TWIC 2021: Tess Manchester – President USA, Vista Entertainment Solutions

By | September 30, 2021 2:13 pm PDT

This post is part of CJ’s Top Women In Global Cinema 2021 – Redux.

How have your role, position, and responsibilities changed since you were first nominated for Top Women in Cinema?

My role is still that of President of Vista Cinema’s USA territory, but it hasn’t been business as usual. We’ve adapted to new ways of working brought on by COVID. Our transition to working remotely because of safety regulations proved easier than expected, given the technical nature of our company. We’ve had a laser focus on safety and operating as a strong team even when we couldn’t be together in person.

How did COVID affect you and your business personally?

The pandemic started over a year ago, challenging us in unprecedented conditions. Fortunately, my friends and family are safe and sound. During this time of exhausting days and sleepless nights, my mind was consumed with protecting my team and supporting cinemas through this crisis. My heart broke watching people I care about struggle through unbearable hardships. As a company, we had to make impossible decisions to safeguard our future. As an author, I was grateful to have readers taking up my books during lockdown and disappointed in myself for not writing the next story fast enough.

My favorite thing to do is to go to the movies. I’m in a cinema almost every week, sometimes multiple times per week. Not going to the movies during this wretched time in our lives has been tough. A piece of me went missing. When ”Tenet” released, I jumped in the car with my partner and we drove from Los Angeles to Las Vegas, where cinemas were open. It was a refreshing trip and gave me the energy to continue powering through the pandemic with renewed grit and determination.

How did your role, position, and responsibilities change (if at all) during the pandemic? Can you tell us a little bit about what your days were like and what you were doing over the past year?

COVID hit about a year and half into my role as President of our US territory. Then the virus spread across the world and we were in a national emergency unlike anything I’d ever encountered in my lifetime. From my window, the once bustling Los Angeles streets turned deserted and eerie.

I didn’t foresee, having chosen to work in a fun industry, that every day would be an exercise in keeping my team out of danger from a global pandemic. This has been the most demanding time in my entire career. Thankfully, amazing and supportive leaders surrounded me who helped navigate these grueling circumstances. I couldn’t have asked for a more wonderful team to face this adversity. Every individual was so professional, empathetic, patient, and understanding.
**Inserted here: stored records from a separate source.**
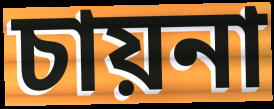
চায়না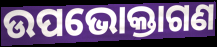
ଉପଭୋକ୍ତାଗଣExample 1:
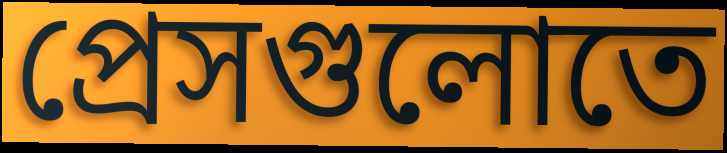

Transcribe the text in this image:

প্রেসগুলোতে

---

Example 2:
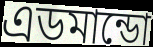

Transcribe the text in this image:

এডমান্ডো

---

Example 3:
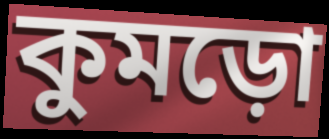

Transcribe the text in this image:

কুমড়ো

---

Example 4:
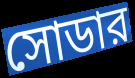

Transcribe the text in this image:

সোডার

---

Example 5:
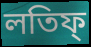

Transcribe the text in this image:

লতিফ্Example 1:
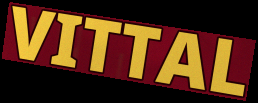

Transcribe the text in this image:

VITTAL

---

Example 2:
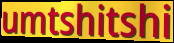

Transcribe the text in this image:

umtshitshi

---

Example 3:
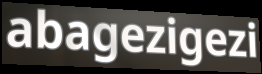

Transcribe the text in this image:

abagezigezi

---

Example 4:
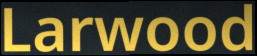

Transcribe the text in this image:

Larwood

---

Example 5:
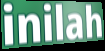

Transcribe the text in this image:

inilah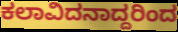
ಕಲಾವಿದನಾದ್ದರಿಂದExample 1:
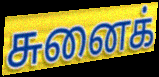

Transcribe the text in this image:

சுனைக்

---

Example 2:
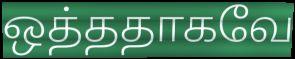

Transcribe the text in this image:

ஒத்ததாகவே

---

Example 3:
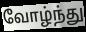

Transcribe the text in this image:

வோழ்ந்து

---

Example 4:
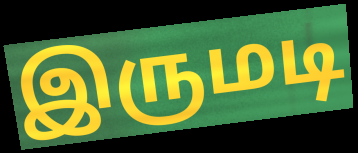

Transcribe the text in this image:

We all banded together to get through this.

Despite my customers battling these tragic times, they were each one of them so lovely throughout, even as the pandemic continued far longer than anyone predicted. They made it easy to help them while they wrestled with rapidly changing guidance and inconsistent regulations from city to city. As tiring as video calls are, they were joyous too because you could see that someone was doing okay, glimpse a smile amid dark days, and make genuine connections.

Do you think COVID will change the cinema business? If so, how?
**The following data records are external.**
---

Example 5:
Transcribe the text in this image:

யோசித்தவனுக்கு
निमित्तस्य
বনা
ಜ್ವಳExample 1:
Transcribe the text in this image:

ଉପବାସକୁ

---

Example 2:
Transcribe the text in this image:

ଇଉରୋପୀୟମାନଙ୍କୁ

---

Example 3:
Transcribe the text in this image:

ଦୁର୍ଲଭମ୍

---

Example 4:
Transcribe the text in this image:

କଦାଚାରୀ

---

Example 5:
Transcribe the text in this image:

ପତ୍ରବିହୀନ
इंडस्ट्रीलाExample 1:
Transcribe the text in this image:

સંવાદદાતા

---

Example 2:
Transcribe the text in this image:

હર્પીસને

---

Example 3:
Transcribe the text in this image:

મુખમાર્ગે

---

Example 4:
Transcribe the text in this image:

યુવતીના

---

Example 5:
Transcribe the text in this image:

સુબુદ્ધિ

COVID has pushed technology to the forefront of the moviegoer experience. Many people prefer the simplicity and control of doing everything themselves on their own mobile phones and laptops. Another marvelous thing is not waiting in lines anymore. I walk into the cinema, sit down in my reserved seat, and they deliver my food and drinks to me. It will serve our industry well to dazzle moviegoers with a new seamless and convenient experience unparalleled to their living room and one that rivals entertainment outside of the home.

How do you believe the cinema industry can recover once audiences are able to visit movie theatres again?
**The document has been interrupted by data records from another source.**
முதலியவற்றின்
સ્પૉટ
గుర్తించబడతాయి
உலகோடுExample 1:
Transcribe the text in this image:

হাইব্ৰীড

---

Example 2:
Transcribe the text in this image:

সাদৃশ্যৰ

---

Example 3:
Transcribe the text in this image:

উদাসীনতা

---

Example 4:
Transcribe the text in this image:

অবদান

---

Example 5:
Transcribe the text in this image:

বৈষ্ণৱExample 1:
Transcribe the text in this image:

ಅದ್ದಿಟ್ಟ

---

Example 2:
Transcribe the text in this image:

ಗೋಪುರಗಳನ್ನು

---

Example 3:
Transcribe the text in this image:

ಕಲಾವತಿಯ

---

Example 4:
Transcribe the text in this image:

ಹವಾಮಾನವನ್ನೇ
We must get the word out, reminding people that cinemas are open again. Bring our friends and family along to the movies and talk about the fun and safe experience to aid social acceptance. People will remember their love for adventures on the big screen, the delight that lingers afterwards, and the scintillating conversations with their friends about the moments that struck them deep. Audiences will return for this shared culture experience around the timeless tradition of storytelling.

What do you like most about working in the cinema industry? What is one of your fondest memories?

I’m head over heels playing a part in bringing the moviegoing experience to others because I know the joy and excitement it ignites. My fondest memories are of going to the movies with my brothers and sisters, entranced by a world of possibilities and other cultures on the big screen. Later, we’d spend hours living the adventures in our own homemade movies. Lights, camera, action!